(Beginning of Data for review)
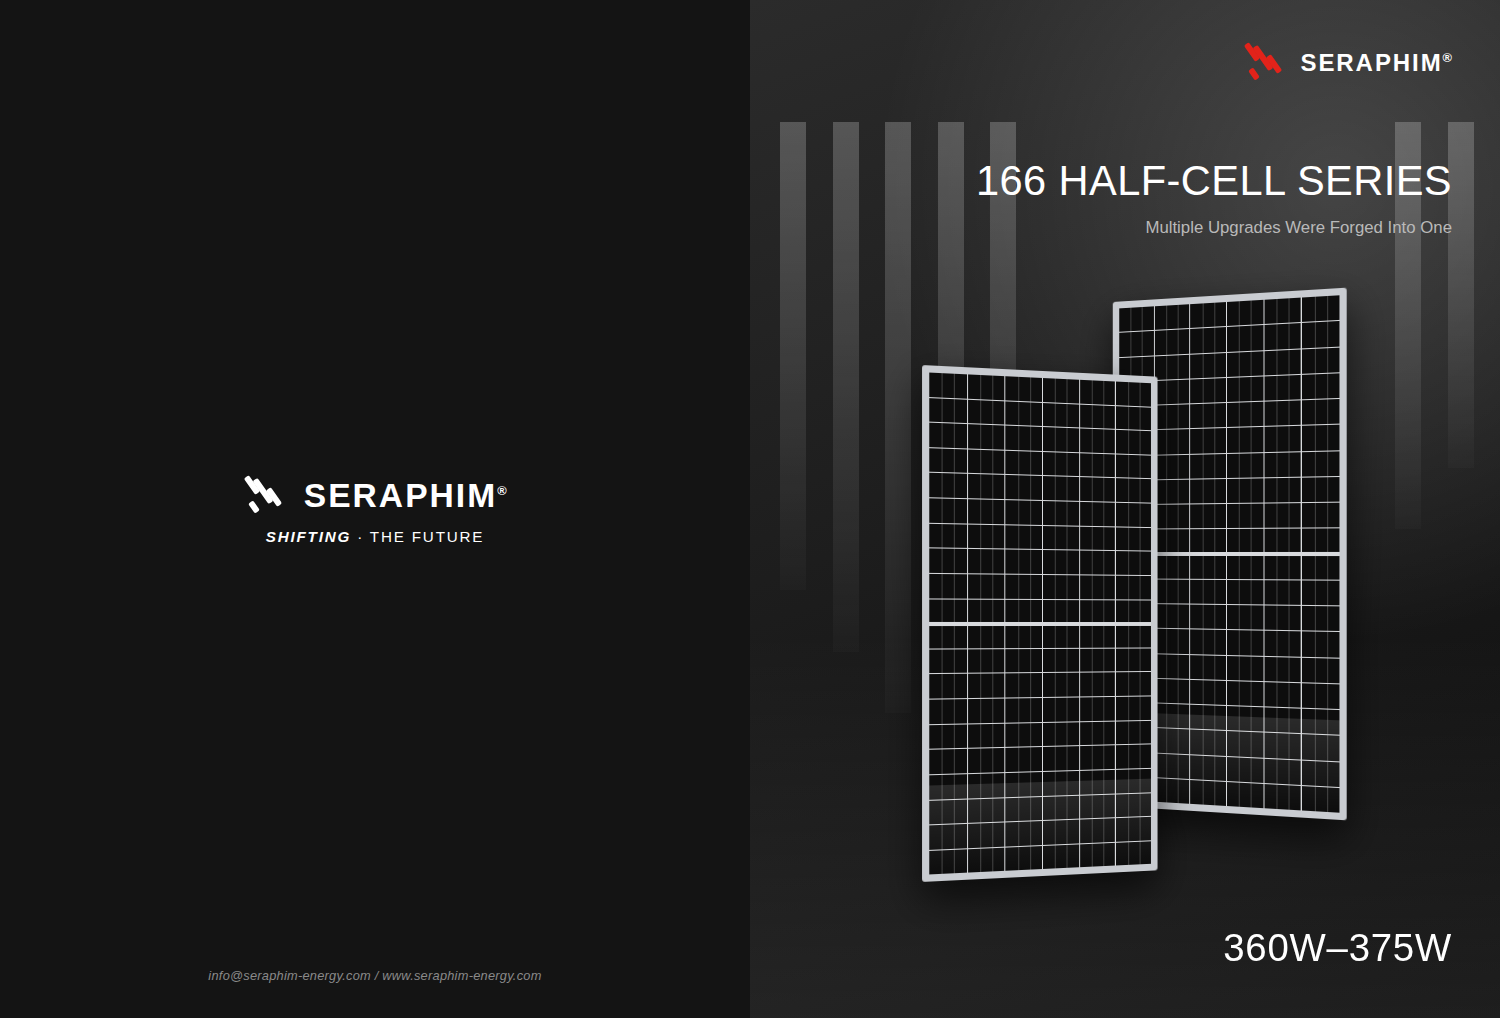SERAPHIM®
SHIFTING · THE FUTURE
info@seraphim-energy.com / www.seraphim-energy.com
SERAPHIM®
166 HALF-CELL SERIES
Multiple Upgrades Were Forged Into One
360W–375W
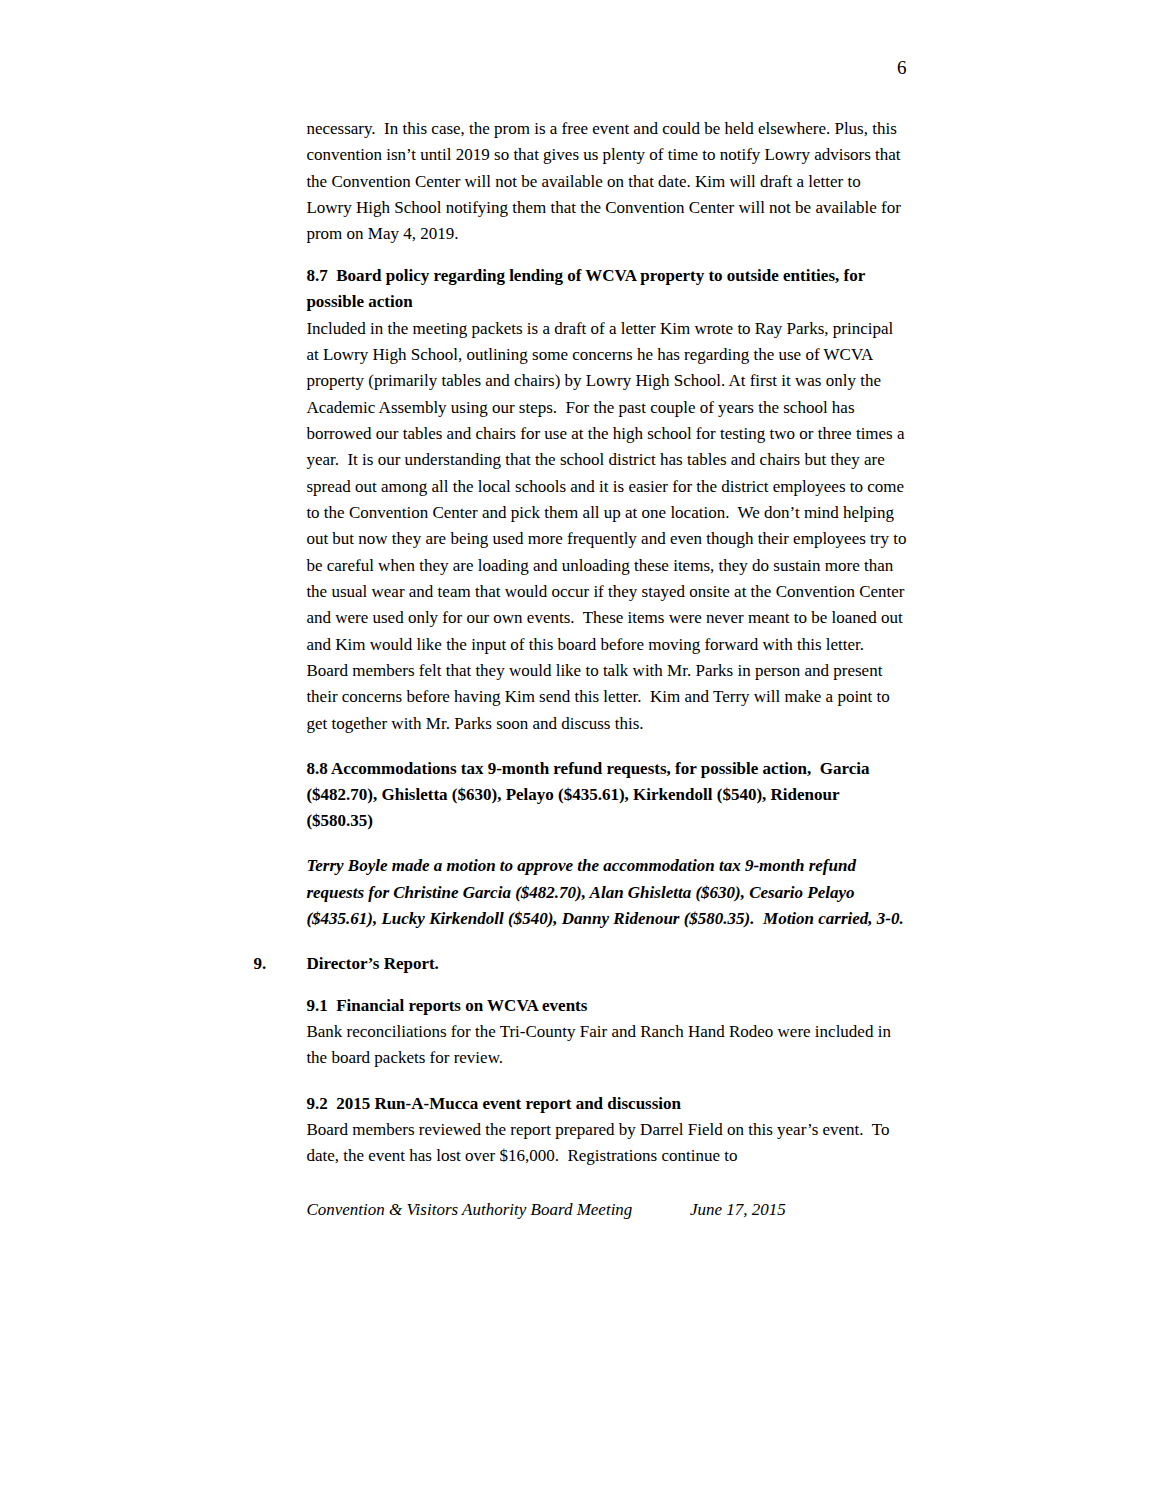6
necessary. In this case, the prom is a free event and could be held elsewhere. Plus, this convention isn’t until 2019 so that gives us plenty of time to notify Lowry advisors that the Convention Center will not be available on that date. Kim will draft a letter to Lowry High School notifying them that the Convention Center will not be available for prom on May 4, 2019.
8.7 Board policy regarding lending of WCVA property to outside entities, for possible action
Included in the meeting packets is a draft of a letter Kim wrote to Ray Parks, principal at Lowry High School, outlining some concerns he has regarding the use of WCVA property (primarily tables and chairs) by Lowry High School. At first it was only the Academic Assembly using our steps. For the past couple of years the school has borrowed our tables and chairs for use at the high school for testing two or three times a year. It is our understanding that the school district has tables and chairs but they are spread out among all the local schools and it is easier for the district employees to come to the Convention Center and pick them all up at one location. We don’t mind helping out but now they are being used more frequently and even though their employees try to be careful when they are loading and unloading these items, they do sustain more than the usual wear and team that would occur if they stayed onsite at the Convention Center and were used only for our own events. These items were never meant to be loaned out and Kim would like the input of this board before moving forward with this letter. Board members felt that they would like to talk with Mr. Parks in person and present their concerns before having Kim send this letter. Kim and Terry will make a point to get together with Mr. Parks soon and discuss this.
8.8 Accommodations tax 9-month refund requests, for possible action, Garcia ($482.70), Ghisletta ($630), Pelayo ($435.61), Kirkendoll ($540), Ridenour ($580.35)
Terry Boyle made a motion to approve the accommodation tax 9-month refund requests for Christine Garcia ($482.70), Alan Ghisletta ($630), Cesario Pelayo ($435.61), Lucky Kirkendoll ($540), Danny Ridenour ($580.35). Motion carried, 3-0.
9.
Director’s Report.
9.1 Financial reports on WCVA events
Bank reconciliations for the Tri-County Fair and Ranch Hand Rodeo were included in the board packets for review.
9.2 2015 Run-A-Mucca event report and discussion
Board members reviewed the report prepared by Darrel Field on this year’s event. To date, the event has lost over $16,000. Registrations continue to
Convention & Visitors Authority Board Meeting June 17, 2015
(End of Data for review)
## [Exercise brief]
Among the records above, determine how many lines contain "action", then report the number only.

## [Expected answer]
2